- **WHAT YOU ARE ASKED TO DO**
Pull out the lines starting at the one that contains "What is the" and ending at the one that contains "Is the value", both included, and copy them word for word.

(Items from a dataset)
====

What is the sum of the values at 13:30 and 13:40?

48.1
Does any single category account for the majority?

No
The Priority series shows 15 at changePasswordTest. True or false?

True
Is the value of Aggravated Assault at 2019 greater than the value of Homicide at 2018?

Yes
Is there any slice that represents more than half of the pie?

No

====

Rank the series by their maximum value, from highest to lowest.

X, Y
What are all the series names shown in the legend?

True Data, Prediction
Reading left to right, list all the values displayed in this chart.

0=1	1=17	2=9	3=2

====

- **OUTPUT**
What is the sum of the values at 13:30 and 13:40?

48.1
Does any single category account for the majority?

No
The Priority series shows 15 at changePasswordTest. True or false?

True
Is the value of Aggravated Assault at 2019 greater than the value of Homicide at 2018?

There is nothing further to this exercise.